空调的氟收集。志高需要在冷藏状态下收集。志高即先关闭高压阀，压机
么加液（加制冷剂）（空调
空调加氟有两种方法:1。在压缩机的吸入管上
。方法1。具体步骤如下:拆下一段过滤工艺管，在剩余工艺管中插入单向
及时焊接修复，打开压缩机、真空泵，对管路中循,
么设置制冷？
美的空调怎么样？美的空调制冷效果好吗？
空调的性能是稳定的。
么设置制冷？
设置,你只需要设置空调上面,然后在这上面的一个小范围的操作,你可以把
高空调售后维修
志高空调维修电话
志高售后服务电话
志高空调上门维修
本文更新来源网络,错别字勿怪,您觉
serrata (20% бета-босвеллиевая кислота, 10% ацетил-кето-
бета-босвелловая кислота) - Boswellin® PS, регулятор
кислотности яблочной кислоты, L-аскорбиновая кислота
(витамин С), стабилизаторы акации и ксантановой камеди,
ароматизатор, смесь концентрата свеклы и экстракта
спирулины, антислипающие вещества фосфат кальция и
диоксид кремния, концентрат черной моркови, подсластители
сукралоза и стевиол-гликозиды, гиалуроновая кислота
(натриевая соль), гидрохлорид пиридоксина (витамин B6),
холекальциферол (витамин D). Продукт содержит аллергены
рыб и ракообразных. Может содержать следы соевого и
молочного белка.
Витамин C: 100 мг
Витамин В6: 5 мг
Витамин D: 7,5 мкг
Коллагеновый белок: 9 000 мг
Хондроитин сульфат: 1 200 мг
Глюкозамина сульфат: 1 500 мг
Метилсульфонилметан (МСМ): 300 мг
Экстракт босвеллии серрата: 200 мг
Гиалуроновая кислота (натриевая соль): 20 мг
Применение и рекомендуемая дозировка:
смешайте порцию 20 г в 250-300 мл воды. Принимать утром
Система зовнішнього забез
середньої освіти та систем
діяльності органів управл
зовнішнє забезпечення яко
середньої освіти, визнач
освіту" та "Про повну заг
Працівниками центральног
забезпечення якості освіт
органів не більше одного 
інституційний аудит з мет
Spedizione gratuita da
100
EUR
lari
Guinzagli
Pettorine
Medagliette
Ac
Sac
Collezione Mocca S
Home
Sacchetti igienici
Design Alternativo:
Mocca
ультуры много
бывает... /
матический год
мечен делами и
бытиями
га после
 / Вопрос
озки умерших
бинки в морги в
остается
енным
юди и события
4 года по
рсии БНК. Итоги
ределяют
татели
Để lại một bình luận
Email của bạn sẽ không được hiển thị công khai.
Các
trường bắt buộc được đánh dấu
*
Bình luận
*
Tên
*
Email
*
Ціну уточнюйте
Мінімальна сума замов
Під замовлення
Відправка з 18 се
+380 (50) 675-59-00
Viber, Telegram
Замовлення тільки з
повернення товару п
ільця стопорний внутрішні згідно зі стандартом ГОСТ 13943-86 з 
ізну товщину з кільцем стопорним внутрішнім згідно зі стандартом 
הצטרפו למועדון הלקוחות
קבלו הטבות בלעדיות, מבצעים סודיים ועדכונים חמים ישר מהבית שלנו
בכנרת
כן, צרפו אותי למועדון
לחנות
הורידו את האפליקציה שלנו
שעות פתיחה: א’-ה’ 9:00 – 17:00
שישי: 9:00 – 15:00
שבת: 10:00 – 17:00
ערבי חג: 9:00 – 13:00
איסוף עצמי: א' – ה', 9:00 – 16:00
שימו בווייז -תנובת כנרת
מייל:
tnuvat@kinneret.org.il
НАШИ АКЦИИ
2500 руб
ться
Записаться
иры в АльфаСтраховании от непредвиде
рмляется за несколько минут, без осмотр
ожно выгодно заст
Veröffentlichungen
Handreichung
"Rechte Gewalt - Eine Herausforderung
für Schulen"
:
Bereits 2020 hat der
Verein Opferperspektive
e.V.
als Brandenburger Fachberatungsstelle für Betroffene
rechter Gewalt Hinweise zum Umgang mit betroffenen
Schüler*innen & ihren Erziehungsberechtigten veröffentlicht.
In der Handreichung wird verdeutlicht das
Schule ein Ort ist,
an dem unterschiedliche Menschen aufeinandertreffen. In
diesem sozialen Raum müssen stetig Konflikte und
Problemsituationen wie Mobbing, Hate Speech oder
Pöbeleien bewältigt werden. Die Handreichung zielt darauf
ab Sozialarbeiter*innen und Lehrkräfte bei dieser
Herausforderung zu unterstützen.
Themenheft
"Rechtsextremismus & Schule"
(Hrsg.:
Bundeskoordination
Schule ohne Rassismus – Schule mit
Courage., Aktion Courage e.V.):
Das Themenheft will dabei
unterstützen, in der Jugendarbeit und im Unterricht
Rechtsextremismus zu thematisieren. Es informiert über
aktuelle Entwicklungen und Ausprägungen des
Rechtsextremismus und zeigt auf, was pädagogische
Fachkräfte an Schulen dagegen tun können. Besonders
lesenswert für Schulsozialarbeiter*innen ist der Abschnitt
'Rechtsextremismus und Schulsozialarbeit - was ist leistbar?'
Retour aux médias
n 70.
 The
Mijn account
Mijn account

▬▬▬

Try it:
Up to and including the line with "кислотности яблочной кислоты, L-аскорбиновая", repeat the entries exactly, beginning at their first line.

Solution for this task:
空调的氟收集。志高需要在冷藏状态下收集。志高即先关闭高压阀，压机
么加液（加制冷剂）（空调
空调加氟有两种方法:1。在压缩机的吸入管上
。方法1。具体步骤如下:拆下一段过滤工艺管，在剩余工艺管中插入单向
及时焊接修复，打开压缩机、真空泵，对管路中循,
么设置制冷？
美的空调怎么样？美的空调制冷效果好吗？
空调的性能是稳定的。
么设置制冷？
设置,你只需要设置空调上面,然后在这上面的一个小范围的操作,你可以把
高空调售后维修
志高空调维修电话
志高售后服务电话
志高空调上门维修
本文更新来源网络,错别字勿怪,您觉
serrata (20% бета-босвеллиевая кислота, 10% ацетил-кето-
бета-босвелловая кислота) - Boswellin® PS, регулятор
кислотности яблочной кислоты, L-аскорбиновая кислота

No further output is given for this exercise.